Un grand nombre de ces nouveaux arrivants ont expliqué que la situation a radicalement basculé quand l'armée a empêché ces populations d'accéder à leurs rizières pour les récoltes, en novembre et en décembre. Les forces de sécurité du Myanmar ont également participé à des vols de bétail appartenant à des Rohingyas, ou facilité ces vols, incendié plusieurs marchés et interdit l'accès à d'autres marchés. Tous ces agissements ont anéanti les moyens d'existence des populations rohingyas et causé une pénurie alimentaire.

Les autorités du Myanmar ont en outre aggravé l'insécurité alimentaire en soumettant l'aide humanitaire à de fortes restrictions dans le nord de l'État d'Arakan.

Lire aussi : Au Myanmar, l'armée reconnait un charnier

Une réaction internationale toujours aussi timide et inefficace

L'ampleur et la gravité des attaques qui continuent d'être menées dans le nord de l'État d'Arakan montrent que l'armée du Myanmar continue de s'en prendre non seulement aux individus, mais aussi à la dignité de la population rohingya dans son ensemble. C'est pourquoi les programmes de rapatriement sont malheureusement prématurés.

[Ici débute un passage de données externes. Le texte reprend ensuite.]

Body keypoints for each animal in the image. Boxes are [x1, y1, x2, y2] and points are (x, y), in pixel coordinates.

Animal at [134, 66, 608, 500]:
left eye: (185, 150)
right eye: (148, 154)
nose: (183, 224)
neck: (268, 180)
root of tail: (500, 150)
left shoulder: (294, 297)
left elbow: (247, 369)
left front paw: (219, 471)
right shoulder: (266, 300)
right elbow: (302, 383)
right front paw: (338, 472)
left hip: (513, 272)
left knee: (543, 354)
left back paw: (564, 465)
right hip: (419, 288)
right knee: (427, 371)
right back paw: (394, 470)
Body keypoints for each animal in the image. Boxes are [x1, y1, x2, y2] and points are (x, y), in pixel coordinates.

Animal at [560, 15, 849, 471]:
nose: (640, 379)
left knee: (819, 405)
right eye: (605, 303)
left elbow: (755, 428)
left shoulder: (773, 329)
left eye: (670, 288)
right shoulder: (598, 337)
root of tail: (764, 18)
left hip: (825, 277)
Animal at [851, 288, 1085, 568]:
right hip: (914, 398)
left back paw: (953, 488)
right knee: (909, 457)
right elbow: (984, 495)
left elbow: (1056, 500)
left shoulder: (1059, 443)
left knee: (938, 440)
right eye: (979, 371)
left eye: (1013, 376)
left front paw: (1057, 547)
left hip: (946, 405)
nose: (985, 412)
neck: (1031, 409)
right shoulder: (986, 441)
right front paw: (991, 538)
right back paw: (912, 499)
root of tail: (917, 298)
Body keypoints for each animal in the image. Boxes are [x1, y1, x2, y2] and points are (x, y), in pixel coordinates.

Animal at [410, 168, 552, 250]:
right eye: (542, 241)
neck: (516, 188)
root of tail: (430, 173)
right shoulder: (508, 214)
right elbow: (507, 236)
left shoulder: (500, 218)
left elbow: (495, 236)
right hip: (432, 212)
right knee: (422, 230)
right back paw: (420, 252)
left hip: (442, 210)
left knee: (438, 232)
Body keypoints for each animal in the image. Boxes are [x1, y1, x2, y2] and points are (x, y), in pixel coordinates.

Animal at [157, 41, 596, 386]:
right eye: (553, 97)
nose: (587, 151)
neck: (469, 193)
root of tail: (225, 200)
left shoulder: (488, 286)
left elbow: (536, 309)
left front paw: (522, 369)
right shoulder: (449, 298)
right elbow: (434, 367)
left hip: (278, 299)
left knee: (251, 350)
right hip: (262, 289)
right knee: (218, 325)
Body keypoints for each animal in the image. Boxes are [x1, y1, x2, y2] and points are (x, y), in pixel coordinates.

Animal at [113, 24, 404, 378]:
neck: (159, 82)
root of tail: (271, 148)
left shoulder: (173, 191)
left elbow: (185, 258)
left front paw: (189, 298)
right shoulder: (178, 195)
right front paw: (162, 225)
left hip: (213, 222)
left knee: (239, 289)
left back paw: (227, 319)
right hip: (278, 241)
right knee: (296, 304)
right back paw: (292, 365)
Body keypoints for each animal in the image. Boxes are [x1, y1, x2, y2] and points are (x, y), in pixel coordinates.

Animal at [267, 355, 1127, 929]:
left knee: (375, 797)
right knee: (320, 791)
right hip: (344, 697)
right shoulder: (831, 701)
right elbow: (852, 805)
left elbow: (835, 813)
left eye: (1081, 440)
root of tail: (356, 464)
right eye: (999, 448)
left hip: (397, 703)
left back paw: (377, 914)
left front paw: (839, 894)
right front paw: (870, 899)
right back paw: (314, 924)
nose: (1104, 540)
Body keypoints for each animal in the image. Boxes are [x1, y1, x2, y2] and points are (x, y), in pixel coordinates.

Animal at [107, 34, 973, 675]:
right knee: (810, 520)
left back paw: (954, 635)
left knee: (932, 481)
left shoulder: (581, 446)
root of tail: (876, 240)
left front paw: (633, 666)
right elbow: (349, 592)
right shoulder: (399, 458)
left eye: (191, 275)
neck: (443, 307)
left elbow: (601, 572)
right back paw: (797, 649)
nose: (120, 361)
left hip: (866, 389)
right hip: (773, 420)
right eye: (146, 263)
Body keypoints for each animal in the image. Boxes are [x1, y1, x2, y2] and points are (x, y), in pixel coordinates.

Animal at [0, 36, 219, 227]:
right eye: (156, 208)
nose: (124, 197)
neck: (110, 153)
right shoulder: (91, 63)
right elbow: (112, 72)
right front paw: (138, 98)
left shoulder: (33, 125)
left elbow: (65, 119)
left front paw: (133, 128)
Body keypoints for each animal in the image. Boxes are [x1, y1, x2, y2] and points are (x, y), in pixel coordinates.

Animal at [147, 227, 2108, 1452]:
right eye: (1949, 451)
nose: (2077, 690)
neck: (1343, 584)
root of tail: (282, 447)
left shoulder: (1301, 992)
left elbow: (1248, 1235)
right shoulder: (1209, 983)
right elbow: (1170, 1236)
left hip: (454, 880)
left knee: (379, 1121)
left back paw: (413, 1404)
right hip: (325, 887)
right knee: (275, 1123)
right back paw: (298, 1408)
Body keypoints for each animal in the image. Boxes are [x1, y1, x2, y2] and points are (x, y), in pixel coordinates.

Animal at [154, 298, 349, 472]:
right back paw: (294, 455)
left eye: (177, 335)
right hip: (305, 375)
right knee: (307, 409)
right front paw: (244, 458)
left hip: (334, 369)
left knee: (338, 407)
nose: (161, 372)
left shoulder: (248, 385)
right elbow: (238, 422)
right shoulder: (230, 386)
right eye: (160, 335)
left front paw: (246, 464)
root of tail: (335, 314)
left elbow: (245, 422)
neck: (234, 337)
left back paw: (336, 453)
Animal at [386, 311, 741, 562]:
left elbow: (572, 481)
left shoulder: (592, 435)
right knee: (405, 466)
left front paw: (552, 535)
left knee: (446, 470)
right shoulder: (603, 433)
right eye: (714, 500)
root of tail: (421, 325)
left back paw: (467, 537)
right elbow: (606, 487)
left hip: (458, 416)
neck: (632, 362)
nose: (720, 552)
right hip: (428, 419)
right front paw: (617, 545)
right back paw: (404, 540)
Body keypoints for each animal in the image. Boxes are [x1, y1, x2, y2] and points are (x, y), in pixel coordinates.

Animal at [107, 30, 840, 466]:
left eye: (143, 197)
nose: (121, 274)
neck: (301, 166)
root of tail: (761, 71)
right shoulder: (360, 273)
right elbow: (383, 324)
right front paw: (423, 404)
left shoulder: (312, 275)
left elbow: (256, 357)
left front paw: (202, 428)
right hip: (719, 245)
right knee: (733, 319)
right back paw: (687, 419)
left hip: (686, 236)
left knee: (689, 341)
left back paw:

Depuis le début de cette crise, la communauté internationale n'a réagi que de façon timide et inefficace, ne tenant pas compte de la gravité de la situation dans le nord de l'État d'Arakan, et n'exerçant pas de pressions suffisantes sur l'armée du Myanmar pour que cesse ce nettoyage ethnique.

Il est nécessaire qu'un embargo sur les armes et des sanctions ciblées soient adoptés de toute urgence afin de faire clairement comprendre que ces violations ne sont pas tolérées. L'aide humanitaire doit aussi pouvoir de toute urgence être acheminée sans entrave et de façon durable dans tout le nord de l'État d'Arakan. Cela n’est toujours pas le cas.